I can tell you that the erosion in the real standard of living in Australia,
particularly Perth, in the last decade is mind-blowing.

The way I see it the resources boom has driven up the cost of construction
both directly (through infrastructure projects) and indirectly (increased
demand for residential housing from net migration). It now costs anywhere from
$1500-2000/m2 to build a house.

That's _insane_.

That cost is then passed on through wage demands, the cost of running any
business and so on. Rent is at or above New York levels (my old apartment in
West Perth is now more expensive than my apartment in _Manhattan_ ).

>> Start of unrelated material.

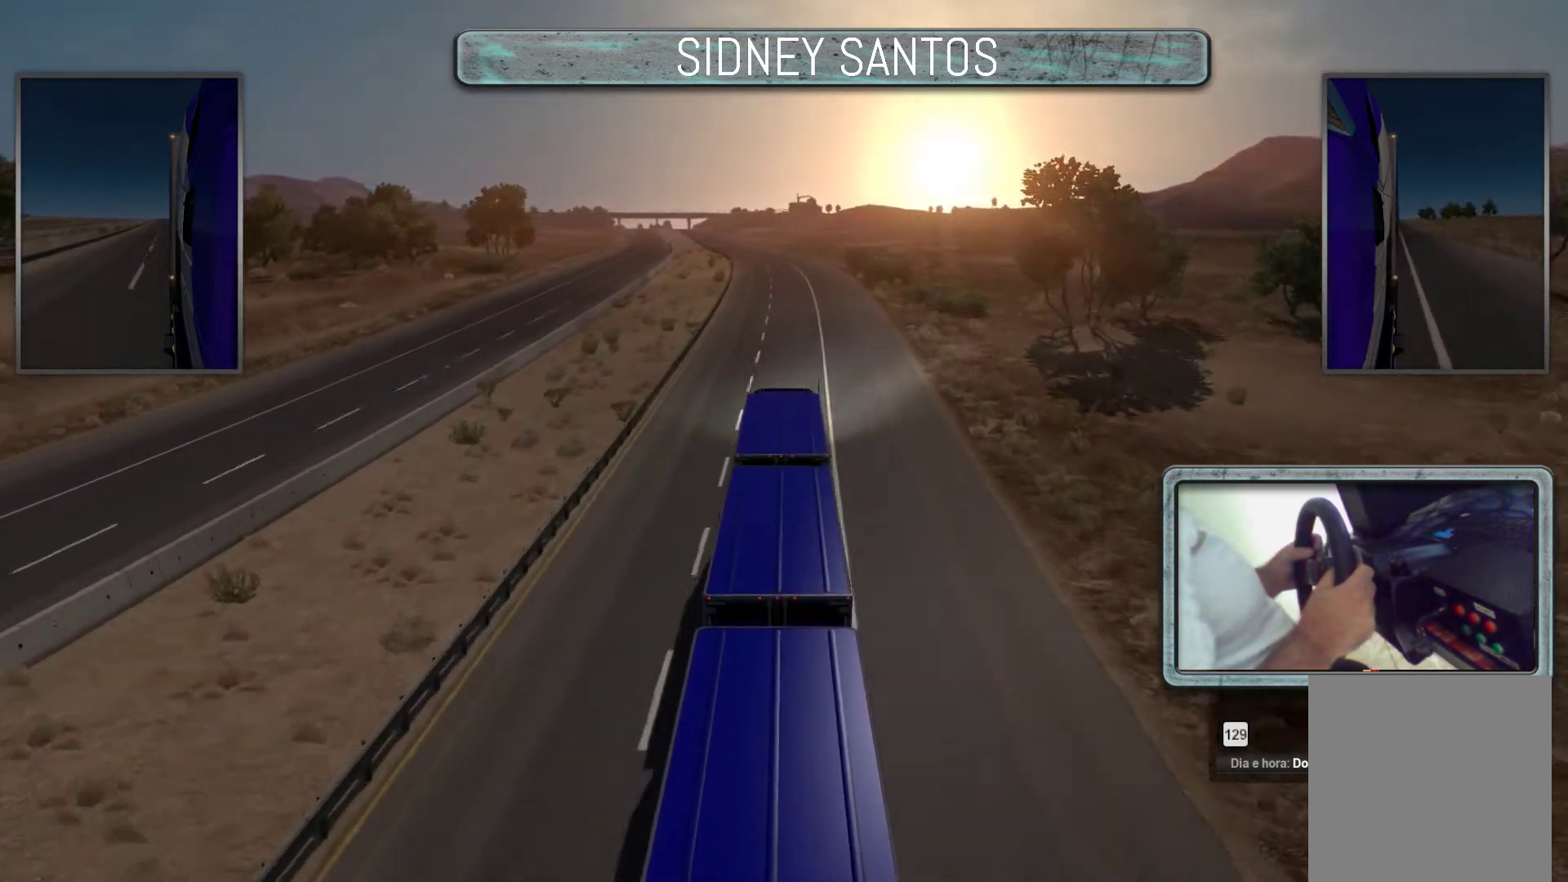
{"buttons": ["DPAD_DOWN"], "left_stick": "up", "events": []}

Apart from roughly comparable rent in NYC, _everything_ else is significantly
cheaper.

Increased population pressure, property prices and construction costs are also
reflected in the skyrocketing price increases in food, water and power.

London is (or at least was the last time I visited) reasonably expensive.

Zurich has a reputation for being expensive but honestly it's not anymore.
Fact is, you can still get a studio in the city for maybe under CHF1000/month
(something you can't in Perth). Yes food is more expensive but you pay lower
taxes and everything else is, at worst, comparable in cost. I look at property
prices in nice towns like Zug or Luzern and (IMHO) it's way more affordable
than Perth.

So ignore whatever the CPI tells you about Australia. IMHO it's not a place
you want to live now unless you have owned property for at least 10 years (and
thus rode the property boom and are reasonably cashed up) or are rich. Either
way it's one of the most expensive countries on the planet now.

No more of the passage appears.